My respect for finding the Sun story on "duff Turbines"
Without the link that is an incredibly difficult story to find using Google.
I finally did find the problem referenced on an energy website but it simply said they had had some weld problems on the monoliths.

Interesting is that the US and the UK have both told the public we have to have wind farms because "its for our own good and the good of the planet" and besides, "it will create jobs".

There has been some debate about these jobs, do they really exist or what? and there seem to be far more of them in the green energy sector than in the real energy sector.... that ought to suggest that this is a far less efficient way to produce energy, which of course it is or that someone is being creative or both.

(It appears the Dutch have decided not to subsidise wind energy any longer, 30 years has proven enough for them.)

But when you come down to it, where are these jobs?
The wind turbine factory on the Isle of White has closed, the UKs steel industry is falling around our ears as foreign owners focus manufacturing else where and here we have the towers being produced in China and shipped on special vessels (built and operated by others) to be installed by others.

The reader's comments in the Sun article further revealed that in fixing the weld problems the British welders were laid off and Chinese welders brought in (and the inspector reported he was seeing some of the worst welding in his 30 year time as an inspector).

Why are these turbines being delivered to Denmark? Because that is where the local (European) content is sourced?

It would seem that pretty well every part of this scheme is being produced by some one else. If jobs are being created then it seems they are being created in China and Denmark but not in the UK.

The irony is that we are heavily subsidising an inefficient energy producing method. Money is no object. But when it comes to placing contracts, all of a sudden money is important and hence low bidder gets the deal... and then we have a problem with quality.

These Wind Turbines have marginal (dubious) cost effectiveness to begin with and claims for life expectancy are believed to be some what exaggerated even without compromised quality.

If the tax payer is bleeding money into these projects then he should be entitled to get value for money and to have some of that money spent on doing the work at home.

There is another article (lost now) which talks about wind energy being a marvelous opportunity for the UK to re-establish itself in heavy engineering but this is simply froth.

The vast great skyscrapers going up round the world seem to trail with them a crew of engineers and workers who migrate round the world doing the job with little or nothing left for the locals to do whether it is Moscow or Dubai.

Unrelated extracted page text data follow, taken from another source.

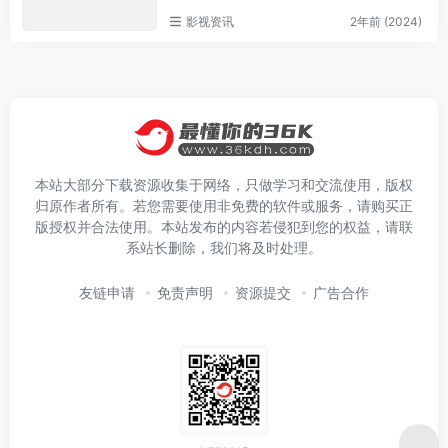
影视资讯
2年前 (2024)
本站大部分下载资源收集于网络，只做学习和交流使用，版权
归原作者所有。若您需要使用非免费的软件或服务，请购买正
版授权并合法使用。本站发布的内容若侵犯到您的权益，请联
系站长删除，我们将及时处理。
友链申请
免责声明
资源提交
广告合作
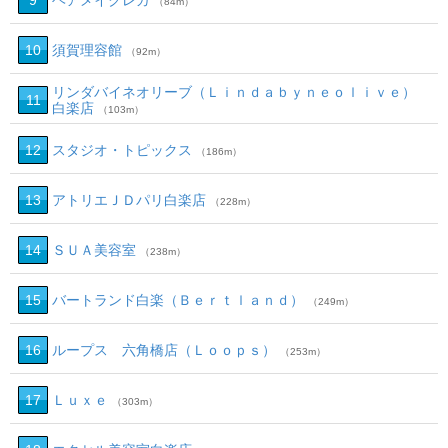
9
ヘアメイクレガ
（84m）
10
須賀理容館
（92m）
リンダバイネオリーブ（Ｌｉｎｄａｂｙｎｅｏｌｉｖｅ）
11
白楽店
（103m）
12
スタジオ・トピックス
（186m）
13
アトリエＪＤパリ白楽店
（228m）
14
ＳＵＡ美容室
（238m）
15
バートランド白楽（Ｂｅｒｔｌａｎｄ）
（249m）
16
ループス 六角橋店（Ｌｏｏｐｓ）
（253m）
17
Ｌｕｘｅ
（303m）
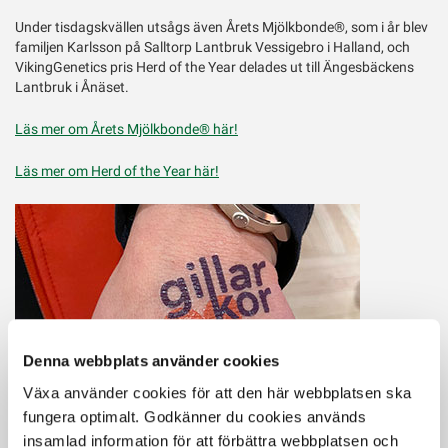
Under tisdagskvällen utsågs även Årets Mjölkbonde®, som i år blev
familjen Karlsson på Salltorp Lantbruk Vessigebro i Halland, och
VikingGenetics pris Herd of the Year delades ut till Ängesbäckens
Lantbruk i Ånäset.
Läs mer om Årets Mjölkbonde® här!
Läs mer om Herd of the Year här!
Denna webbplats använder cookies
Växa använder cookies för att den här webbplatsen ska
fungera optimalt. Godkänner du cookies används
insamlad information för att förbättra webbplatsen och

Wind Farm projects look set to be the same... the major capital investment going out of the country with a few token contracts going to cable suppliers or cement companies.

Re: Environmental journalists

I think it is inevitable with Green technology, with its emphasis on mass produced items like solar panels and wind turbines, that ultimately the 'Green jobs' will gravitate towards a country like China with cheaper labour and production costs.

This article describes how jobs in solar panel manufacturing are moving to China:

http://astuteblogger.blogspot.com/2009/09/green-jobs-shrinking-not-growing.html

Ironically one of the main reasons China can make solar panels more cheaply is that they're not bogged down with the increased costs resulting from the environmental regulations associated with the developed world. Manufacturing solar panels is quite a dirty industry and the main nasty chemical it produces, silicon tetrachloride, can just be dumped where you like in China.